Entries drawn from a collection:
□ □ □ □ □
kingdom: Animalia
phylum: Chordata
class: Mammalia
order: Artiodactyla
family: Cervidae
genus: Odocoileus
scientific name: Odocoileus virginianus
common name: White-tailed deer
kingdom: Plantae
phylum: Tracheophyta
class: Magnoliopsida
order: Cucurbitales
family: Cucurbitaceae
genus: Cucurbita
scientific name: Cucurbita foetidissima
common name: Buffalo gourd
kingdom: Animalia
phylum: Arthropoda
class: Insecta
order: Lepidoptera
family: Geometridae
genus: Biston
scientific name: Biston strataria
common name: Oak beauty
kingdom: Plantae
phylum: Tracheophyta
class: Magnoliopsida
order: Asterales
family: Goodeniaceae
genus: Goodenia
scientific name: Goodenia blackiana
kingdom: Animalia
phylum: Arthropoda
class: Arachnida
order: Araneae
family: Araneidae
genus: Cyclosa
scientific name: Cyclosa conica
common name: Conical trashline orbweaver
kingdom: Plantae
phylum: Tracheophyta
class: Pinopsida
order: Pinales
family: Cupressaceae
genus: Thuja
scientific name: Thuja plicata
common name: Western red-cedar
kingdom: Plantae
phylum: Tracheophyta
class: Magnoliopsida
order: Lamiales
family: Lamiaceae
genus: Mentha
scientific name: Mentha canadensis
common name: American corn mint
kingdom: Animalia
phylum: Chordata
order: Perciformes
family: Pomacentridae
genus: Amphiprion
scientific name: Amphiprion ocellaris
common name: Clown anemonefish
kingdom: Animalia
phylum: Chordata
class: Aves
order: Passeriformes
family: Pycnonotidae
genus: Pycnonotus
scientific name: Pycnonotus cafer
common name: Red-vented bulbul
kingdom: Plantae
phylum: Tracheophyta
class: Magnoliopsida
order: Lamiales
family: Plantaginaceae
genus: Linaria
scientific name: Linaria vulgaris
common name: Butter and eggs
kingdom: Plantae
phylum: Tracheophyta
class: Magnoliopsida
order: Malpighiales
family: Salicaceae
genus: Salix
□ □ □ □ □
-- EXERCISE PROMPT --
Write out the data above again, switching each "common name" to "vernacular name" and keeping everything else the same.

-- OUTPUT OF THE TASK --
kingdom: Animalia
phylum: Chordata
class: Mammalia
order: Artiodactyla
family: Cervidae
genus: Odocoileus
scientific name: Odocoileus virginianus
vernacular name: White-tailed deer
kingdom: Plantae
phylum: Tracheophyta
class: Magnoliopsida
order: Cucurbitales
family: Cucurbitaceae
genus: Cucurbita
scientific name: Cucurbita foetidissima
vernacular name: Buffalo gourd
kingdom: Animalia
phylum: Arthropoda
class: Insecta
order: Lepidoptera
family: Geometridae
genus: Biston
scientific name: Biston strataria
vernacular name: Oak beauty
kingdom: Plantae
phylum: Tracheophyta
class: Magnoliopsida
order: Asterales
family: Goodeniaceae
genus: Goodenia
scientific name: Goodenia blackiana
kingdom: Animalia
phylum: Arthropoda
class: Arachnida
order: Araneae
family: Araneidae
genus: Cyclosa
scientific name: Cyclosa conica
vernacular name: Conical trashline orbweaver
kingdom: Plantae
phylum: Tracheophyta
class: Pinopsida
order: Pinales
family: Cupressaceae
genus: Thuja
scientific name: Thuja plicata
vernacular name: Western red-cedar
kingdom: Plantae
phylum: Tracheophyta
class: Magnoliopsida
order: Lamiales
family: Lamiaceae
genus: Mentha
scientific name: Mentha canadensis
vernacular name: American corn mint
kingdom: Animalia
phylum: Chordata
order: Perciformes
family: Pomacentridae
genus: Amphiprion
scientific name: Amphiprion ocellaris
vernacular name: Clown anemonefish
kingdom: Animalia
phylum: Chordata
class: Aves
order: Passeriformes
family: Pycnonotidae
genus: Pycnonotus
scientific name: Pycnonotus cafer
vernacular name: Red-vented bulbul
kingdom: Plantae
phylum: Tracheophyta
class: Magnoliopsida
order: Lamiales
family: Plantaginaceae
genus: Linaria
scientific name: Linaria vulgaris
vernacular name: Butter and eggs
kingdom: Plantae
phylum: Tracheophyta
class: Magnoliopsida
order: Malpighiales
family: Salicaceae
genus: Salix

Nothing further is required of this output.